FUEL 78% Rally Ends Due to USD 22m ICO Investigation (UPDATED)

Linas Kmieliauskas
Last updated: | 1 min read

News about frozen assets of founders of Etherparty (FUEL) just were made public at the time when the FUEL token registered a 78% jump in March. The coin dropped by 4% in the past hour (UTC 08:14 AM.)

Lisa Cheng and Kevin Hobbs. Source: etherparty.com

FUEL price chart:

Canadian police have frozen assets owned by Kevin Hobbs and Lisa Cheng, founders of Etherparty, a smart contract system, and Vanbex, a blockchain services company, Coindesk reported, citing the civil forfeiture action filed in the Supreme Court of British Columbia. (Two new comments by Vanbex have been added at the end of the article.)

The director of civil forfeiture at Canada’s Ministry of Attorney General stressed that “FUEL tokens became virtually worthless in dollar value while not being capable of use in the non-existent smart contracts system or for any product or service other than a cryptocurrency coin creating service called Rocket.” According to the director, Hobbs and Cheng “did not intend to develop the products they were marketing but rather [acted] with [the] intention to misappropriate the corporately invested funds raised for their own personal benefit.”

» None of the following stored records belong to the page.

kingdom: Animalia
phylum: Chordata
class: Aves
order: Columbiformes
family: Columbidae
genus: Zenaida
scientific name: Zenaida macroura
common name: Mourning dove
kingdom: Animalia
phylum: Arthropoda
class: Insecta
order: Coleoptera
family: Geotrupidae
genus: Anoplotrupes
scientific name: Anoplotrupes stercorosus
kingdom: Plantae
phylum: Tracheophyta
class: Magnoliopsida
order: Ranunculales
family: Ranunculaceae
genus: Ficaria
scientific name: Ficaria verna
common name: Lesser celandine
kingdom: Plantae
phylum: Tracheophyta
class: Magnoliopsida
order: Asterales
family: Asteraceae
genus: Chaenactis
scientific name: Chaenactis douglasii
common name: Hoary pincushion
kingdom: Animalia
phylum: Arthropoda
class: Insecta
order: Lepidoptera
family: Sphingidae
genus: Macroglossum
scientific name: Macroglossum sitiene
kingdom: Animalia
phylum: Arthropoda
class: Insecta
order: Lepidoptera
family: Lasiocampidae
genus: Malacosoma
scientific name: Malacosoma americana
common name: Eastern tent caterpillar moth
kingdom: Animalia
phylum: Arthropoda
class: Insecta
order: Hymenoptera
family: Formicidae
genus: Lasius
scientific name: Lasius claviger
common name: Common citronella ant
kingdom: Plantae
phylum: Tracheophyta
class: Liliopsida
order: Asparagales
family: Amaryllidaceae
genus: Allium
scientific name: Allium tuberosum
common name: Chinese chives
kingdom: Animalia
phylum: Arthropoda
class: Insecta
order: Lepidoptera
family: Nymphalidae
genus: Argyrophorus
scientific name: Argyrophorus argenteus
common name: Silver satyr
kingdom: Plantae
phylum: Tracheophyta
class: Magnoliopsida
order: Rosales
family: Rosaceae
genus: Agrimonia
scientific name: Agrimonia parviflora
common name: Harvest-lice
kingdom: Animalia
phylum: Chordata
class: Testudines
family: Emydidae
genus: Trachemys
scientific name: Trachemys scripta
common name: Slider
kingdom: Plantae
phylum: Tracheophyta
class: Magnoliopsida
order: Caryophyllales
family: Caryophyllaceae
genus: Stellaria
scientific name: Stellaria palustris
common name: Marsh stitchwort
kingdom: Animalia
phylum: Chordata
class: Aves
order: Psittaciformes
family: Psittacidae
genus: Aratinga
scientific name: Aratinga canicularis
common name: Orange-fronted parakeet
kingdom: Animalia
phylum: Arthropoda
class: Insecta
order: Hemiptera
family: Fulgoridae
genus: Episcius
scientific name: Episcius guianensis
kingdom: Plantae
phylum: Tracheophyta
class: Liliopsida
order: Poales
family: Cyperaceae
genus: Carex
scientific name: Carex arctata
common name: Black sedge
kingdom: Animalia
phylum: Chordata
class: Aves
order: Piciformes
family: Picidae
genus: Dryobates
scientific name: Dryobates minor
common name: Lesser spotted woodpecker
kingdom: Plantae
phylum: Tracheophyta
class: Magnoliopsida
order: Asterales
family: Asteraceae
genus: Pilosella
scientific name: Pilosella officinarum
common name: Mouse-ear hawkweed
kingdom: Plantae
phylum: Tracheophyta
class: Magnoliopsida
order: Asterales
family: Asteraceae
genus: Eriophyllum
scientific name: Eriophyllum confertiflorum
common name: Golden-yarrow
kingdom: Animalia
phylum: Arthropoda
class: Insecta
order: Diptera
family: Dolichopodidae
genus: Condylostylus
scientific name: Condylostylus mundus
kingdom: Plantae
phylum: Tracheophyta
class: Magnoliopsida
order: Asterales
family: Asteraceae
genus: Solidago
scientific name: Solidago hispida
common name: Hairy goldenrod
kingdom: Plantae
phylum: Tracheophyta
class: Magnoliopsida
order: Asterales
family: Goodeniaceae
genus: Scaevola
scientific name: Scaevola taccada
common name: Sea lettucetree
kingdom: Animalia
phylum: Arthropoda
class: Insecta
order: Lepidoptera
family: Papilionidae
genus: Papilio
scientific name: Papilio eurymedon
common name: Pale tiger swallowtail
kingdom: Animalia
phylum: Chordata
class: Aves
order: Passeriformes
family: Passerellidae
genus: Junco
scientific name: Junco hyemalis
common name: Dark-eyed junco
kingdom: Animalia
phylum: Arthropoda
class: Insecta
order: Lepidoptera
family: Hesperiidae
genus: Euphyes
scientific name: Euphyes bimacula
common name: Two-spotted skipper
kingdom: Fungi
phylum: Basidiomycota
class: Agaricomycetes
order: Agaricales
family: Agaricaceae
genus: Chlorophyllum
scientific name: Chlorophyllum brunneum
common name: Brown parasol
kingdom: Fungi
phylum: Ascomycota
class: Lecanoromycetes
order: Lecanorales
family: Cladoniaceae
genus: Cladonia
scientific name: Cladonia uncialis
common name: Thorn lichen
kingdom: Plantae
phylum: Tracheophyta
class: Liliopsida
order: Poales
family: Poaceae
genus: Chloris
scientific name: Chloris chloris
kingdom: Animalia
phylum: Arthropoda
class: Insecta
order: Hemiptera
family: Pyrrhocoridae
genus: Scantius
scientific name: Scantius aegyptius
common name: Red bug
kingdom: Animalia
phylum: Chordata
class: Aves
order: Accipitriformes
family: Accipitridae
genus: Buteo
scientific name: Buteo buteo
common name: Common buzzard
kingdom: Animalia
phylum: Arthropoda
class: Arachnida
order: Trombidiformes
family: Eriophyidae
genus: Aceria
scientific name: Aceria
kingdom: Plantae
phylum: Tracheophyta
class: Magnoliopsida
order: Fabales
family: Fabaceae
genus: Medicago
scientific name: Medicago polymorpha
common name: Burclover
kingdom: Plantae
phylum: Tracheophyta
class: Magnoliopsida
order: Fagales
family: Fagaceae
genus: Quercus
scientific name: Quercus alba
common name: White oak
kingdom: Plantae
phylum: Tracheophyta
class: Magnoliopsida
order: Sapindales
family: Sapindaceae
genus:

Hobbs and Cheng reportedly raised CAD 30 million (USD 22 million) worth of fiat and cryptocurrency through the sale of FUEL in 2017.

The police began investigating Vanbex and its founders for fraud in May 2018 and the Canadian Revenue Agency subsequently began a tax probe, the report said, adding that Cheng and Hobbs denied the fraud charges and said Vanbex is cooperating with the investigation.

Meanwhile, in an emailed statement, Vanbex responded that they have never misappropriated funds and no company funds were ever used for gambling purposes.

“The RCMP [Royal Canadian Mounted Police] and the Canada Revenue Agency never contacted us or we would have immediately provided them with all the truthful information and documents,” the company said, adding that they were never aware of any RCMP or CRA investigation until they saw the notice of civil claim in late March.